Your goal
Output every line of each item below verbatim, without changing anything.
···
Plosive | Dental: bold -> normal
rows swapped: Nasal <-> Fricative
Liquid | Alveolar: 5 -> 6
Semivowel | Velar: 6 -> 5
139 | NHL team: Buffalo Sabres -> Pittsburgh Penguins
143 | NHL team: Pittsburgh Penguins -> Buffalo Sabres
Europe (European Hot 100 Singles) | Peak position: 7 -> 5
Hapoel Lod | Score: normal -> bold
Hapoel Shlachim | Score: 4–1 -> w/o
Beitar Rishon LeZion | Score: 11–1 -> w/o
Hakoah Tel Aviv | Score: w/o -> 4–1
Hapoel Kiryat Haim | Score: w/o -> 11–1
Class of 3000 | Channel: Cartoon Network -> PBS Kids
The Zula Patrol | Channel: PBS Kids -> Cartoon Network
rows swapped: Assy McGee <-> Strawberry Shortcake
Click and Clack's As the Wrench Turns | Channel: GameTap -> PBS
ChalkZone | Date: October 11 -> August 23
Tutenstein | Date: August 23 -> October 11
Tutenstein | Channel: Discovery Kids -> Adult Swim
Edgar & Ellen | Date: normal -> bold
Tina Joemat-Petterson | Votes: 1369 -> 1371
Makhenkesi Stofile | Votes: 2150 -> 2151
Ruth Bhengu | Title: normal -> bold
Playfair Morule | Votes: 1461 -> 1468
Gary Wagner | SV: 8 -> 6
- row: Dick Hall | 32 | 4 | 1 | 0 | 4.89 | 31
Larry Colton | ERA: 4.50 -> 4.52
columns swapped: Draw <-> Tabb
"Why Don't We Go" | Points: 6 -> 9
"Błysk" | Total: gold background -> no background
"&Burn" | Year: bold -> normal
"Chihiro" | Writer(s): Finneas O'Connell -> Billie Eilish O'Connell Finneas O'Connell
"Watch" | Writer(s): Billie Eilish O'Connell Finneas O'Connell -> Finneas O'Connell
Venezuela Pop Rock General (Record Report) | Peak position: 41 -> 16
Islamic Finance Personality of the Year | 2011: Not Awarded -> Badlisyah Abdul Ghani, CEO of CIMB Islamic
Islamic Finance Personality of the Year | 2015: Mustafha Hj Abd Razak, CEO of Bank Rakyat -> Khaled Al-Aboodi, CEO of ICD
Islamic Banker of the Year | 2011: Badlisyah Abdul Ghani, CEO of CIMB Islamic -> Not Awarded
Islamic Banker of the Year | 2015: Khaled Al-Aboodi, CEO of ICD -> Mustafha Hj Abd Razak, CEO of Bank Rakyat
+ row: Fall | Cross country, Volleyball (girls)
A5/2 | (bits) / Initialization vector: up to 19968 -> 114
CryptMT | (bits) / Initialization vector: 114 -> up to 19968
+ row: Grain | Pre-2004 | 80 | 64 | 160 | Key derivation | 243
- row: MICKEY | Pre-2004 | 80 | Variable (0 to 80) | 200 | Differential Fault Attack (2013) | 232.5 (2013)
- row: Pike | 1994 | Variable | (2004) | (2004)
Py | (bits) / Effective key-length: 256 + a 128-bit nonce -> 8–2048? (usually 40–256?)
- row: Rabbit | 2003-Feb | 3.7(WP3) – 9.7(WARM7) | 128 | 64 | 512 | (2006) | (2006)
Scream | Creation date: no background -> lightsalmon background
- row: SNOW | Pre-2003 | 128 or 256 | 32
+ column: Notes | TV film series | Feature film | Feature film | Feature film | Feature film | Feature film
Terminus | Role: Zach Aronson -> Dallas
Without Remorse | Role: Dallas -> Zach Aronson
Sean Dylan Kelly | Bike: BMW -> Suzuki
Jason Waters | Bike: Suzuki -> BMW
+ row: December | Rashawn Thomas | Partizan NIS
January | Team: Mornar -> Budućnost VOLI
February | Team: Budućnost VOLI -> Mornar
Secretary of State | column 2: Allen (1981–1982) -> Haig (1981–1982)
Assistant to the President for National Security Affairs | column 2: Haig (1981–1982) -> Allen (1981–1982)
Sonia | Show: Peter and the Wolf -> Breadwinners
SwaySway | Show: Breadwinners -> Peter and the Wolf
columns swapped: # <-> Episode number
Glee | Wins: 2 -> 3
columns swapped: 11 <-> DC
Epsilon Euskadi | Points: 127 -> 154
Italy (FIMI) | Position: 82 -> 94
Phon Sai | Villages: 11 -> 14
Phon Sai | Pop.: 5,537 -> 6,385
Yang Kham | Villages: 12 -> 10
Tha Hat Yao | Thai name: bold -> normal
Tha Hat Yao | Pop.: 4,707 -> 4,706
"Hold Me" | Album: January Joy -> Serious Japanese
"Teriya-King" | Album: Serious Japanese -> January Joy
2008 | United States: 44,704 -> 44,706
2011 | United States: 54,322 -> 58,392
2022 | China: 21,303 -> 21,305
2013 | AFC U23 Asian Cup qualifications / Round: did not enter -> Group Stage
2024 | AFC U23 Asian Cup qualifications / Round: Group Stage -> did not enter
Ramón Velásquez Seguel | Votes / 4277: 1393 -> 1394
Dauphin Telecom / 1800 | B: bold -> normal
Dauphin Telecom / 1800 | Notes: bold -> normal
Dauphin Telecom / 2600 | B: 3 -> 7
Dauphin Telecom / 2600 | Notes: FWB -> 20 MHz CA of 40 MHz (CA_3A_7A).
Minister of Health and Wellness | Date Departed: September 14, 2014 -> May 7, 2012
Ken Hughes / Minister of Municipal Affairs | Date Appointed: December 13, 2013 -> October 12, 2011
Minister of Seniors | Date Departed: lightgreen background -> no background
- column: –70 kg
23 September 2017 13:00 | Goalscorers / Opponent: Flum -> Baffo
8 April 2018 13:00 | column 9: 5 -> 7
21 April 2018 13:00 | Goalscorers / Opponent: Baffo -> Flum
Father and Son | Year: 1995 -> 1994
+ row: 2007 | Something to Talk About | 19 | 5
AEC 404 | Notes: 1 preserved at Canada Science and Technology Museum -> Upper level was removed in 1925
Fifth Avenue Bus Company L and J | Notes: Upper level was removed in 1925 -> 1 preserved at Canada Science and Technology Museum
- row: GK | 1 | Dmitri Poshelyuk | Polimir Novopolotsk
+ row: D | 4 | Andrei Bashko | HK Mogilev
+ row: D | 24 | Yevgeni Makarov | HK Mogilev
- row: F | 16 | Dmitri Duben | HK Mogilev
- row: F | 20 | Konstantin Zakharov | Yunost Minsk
···
Task solution
Plosive | Dental: bold -> normal
rows swapped: Nasal <-> Fricative
Liquid | Alveolar: 5 -> 6
Semivowel | Velar: 6 -> 5
139 | NHL team: Buffalo Sabres -> Pittsburgh Penguins
143 | NHL team: Pittsburgh Penguins -> Buffalo Sabres
Europe (European Hot 100 Singles) | Peak position: 7 -> 5
Hapoel Lod | Score: normal -> bold
Hapoel Shlachim | Score: 4–1 -> w/o
Beitar Rishon LeZion | Score: 11–1 -> w/o
Hakoah Tel Aviv | Score: w/o -> 4–1
Hapoel Kiryat Haim | Score: w/o -> 11–1
Class of 3000 | Channel: Cartoon Network -> PBS Kids
The Zula Patrol | Channel: PBS Kids -> Cartoon Network
rows swapped: Assy McGee <-> Strawberry Shortcake
Click and Clack's As the Wrench Turns | Channel: GameTap -> PBS
ChalkZone | Date: October 11 -> August 23
Tutenstein | Date: August 23 -> October 11
Tutenstein | Channel: Discovery Kids -> Adult Swim
Edgar & Ellen | Date: normal -> bold
Tina Joemat-Petterson | Votes: 1369 -> 1371
Makhenkesi Stofile | Votes: 2150 -> 2151
Ruth Bhengu | Title: normal -> bold
Playfair Morule | Votes: 1461 -> 1468
Gary Wagner | SV: 8 -> 6
- row: Dick Hall | 32 | 4 | 1 | 0 | 4.89 | 31
Larry Colton | ERA: 4.50 -> 4.52
columns swapped: Draw <-> Tabb
"Why Don't We Go" | Points: 6 -> 9
"Błysk" | Total: gold background -> no background
"&Burn" | Year: bold -> normal
"Chihiro" | Writer(s): Finneas O'Connell -> Billie Eilish O'Connell Finneas O'Connell
"Watch" | Writer(s): Billie Eilish O'Connell Finneas O'Connell -> Finneas O'Connell
Venezuela Pop Rock General (Record Report) | Peak position: 41 -> 16
Islamic Finance Personality of the Year | 2011: Not Awarded -> Badlisyah Abdul Ghani, CEO of CIMB Islamic
Islamic Finance Personality of the Year | 2015: Mustafha Hj Abd Razak, CEO of Bank Rakyat -> Khaled Al-Aboodi, CEO of ICD
Islamic Banker of the Year | 2011: Badlisyah Abdul Ghani, CEO of CIMB Islamic -> Not Awarded
Islamic Banker of the Year | 2015: Khaled Al-Aboodi, CEO of ICD -> Mustafha Hj Abd Razak, CEO of Bank Rakyat
+ row: Fall | Cross country, Volleyball (girls)
A5/2 | (bits) / Initialization vector: up to 19968 -> 114
CryptMT | (bits) / Initialization vector: 114 -> up to 19968
+ row: Grain | Pre-2004 | 80 | 64 | 160 | Key derivation | 243
- row: MICKEY | Pre-2004 | 80 | Variable (0 to 80) | 200 | Differential Fault Attack (2013) | 232.5 (2013)
- row: Pike | 1994 | Variable | (2004) | (2004)
Py | (bits) / Effective key-length: 256 + a 128-bit nonce -> 8–2048? (usually 40–256?)
- row: Rabbit | 2003-Feb | 3.7(WP3) – 9.7(WARM7) | 128 | 64 | 512 | (2006) | (2006)
Scream | Creation date: no background -> lightsalmon background
- row: SNOW | Pre-2003 | 128 or 256 | 32
+ column: Notes | TV film series | Feature film | Feature film | Feature film | Feature film | Feature film
Terminus | Role: Zach Aronson -> Dallas
Without Remorse | Role: Dallas -> Zach Aronson
Sean Dylan Kelly | Bike: BMW -> Suzuki
Jason Waters | Bike: Suzuki -> BMW
+ row: December | Rashawn Thomas | Partizan NIS
January | Team: Mornar -> Budućnost VOLI
February | Team: Budućnost VOLI -> Mornar
Secretary of State | column 2: Allen (1981–1982) -> Haig (1981–1982)
Assistant to the President for National Security Affairs | column 2: Haig (1981–1982) -> Allen (1981–1982)
Sonia | Show: Peter and the Wolf -> Breadwinners
SwaySway | Show: Breadwinners -> Peter and the Wolf
columns swapped: # <-> Episode number
Glee | Wins: 2 -> 3
columns swapped: 11 <-> DC
Epsilon Euskadi | Points: 127 -> 154
Italy (FIMI) | Position: 82 -> 94
Phon Sai | Villages: 11 -> 14
Phon Sai | Pop.: 5,537 -> 6,385
Yang Kham | Villages: 12 -> 10
Tha Hat Yao | Thai name: bold -> normal
Tha Hat Yao | Pop.: 4,707 -> 4,706
"Hold Me" | Album: January Joy -> Serious Japanese
"Teriya-King" | Album: Serious Japanese -> January Joy
2008 | United States: 44,704 -> 44,706
2011 | United States: 54,322 -> 58,392
2022 | China: 21,303 -> 21,305
2013 | AFC U23 Asian Cup qualifications / Round: did not enter -> Group Stage
2024 | AFC U23 Asian Cup qualifications / Round: Group Stage -> did not enter
Ramón Velásquez Seguel | Votes / 4277: 1393 -> 1394
Dauphin Telecom / 1800 | B: bold -> normal
Dauphin Telecom / 1800 | Notes: bold -> normal
Dauphin Telecom / 2600 | B: 3 -> 7
Dauphin Telecom / 2600 | Notes: FWB -> 20 MHz CA of 40 MHz (CA_3A_7A).
Minister of Health and Wellness | Date Departed: September 14, 2014 -> May 7, 2012
Ken Hughes / Minister of Municipal Affairs | Date Appointed: December 13, 2013 -> October 12, 2011
Minister of Seniors | Date Departed: lightgreen background -> no background
- column: –70 kg
23 September 2017 13:00 | Goalscorers / Opponent: Flum -> Baffo
8 April 2018 13:00 | column 9: 5 -> 7
21 April 2018 13:00 | Goalscorers / Opponent: Baffo -> Flum
Father and Son | Year: 1995 -> 1994
+ row: 2007 | Something to Talk About | 19 | 5
AEC 404 | Notes: 1 preserved at Canada Science and Technology Museum -> Upper level was removed in 1925
Fifth Avenue Bus Company L and J | Notes: Upper level was removed in 1925 -> 1 preserved at Canada Science and Technology Museum
- row: GK | 1 | Dmitri Poshelyuk | Polimir Novopolotsk
+ row: D | 4 | Andrei Bashko | HK Mogilev
+ row: D | 24 | Yevgeni Makarov | HK Mogilev
- row: F | 16 | Dmitri Duben | HK Mogilev
- row: F | 20 | Konstantin Zakharov | Yunost Minsk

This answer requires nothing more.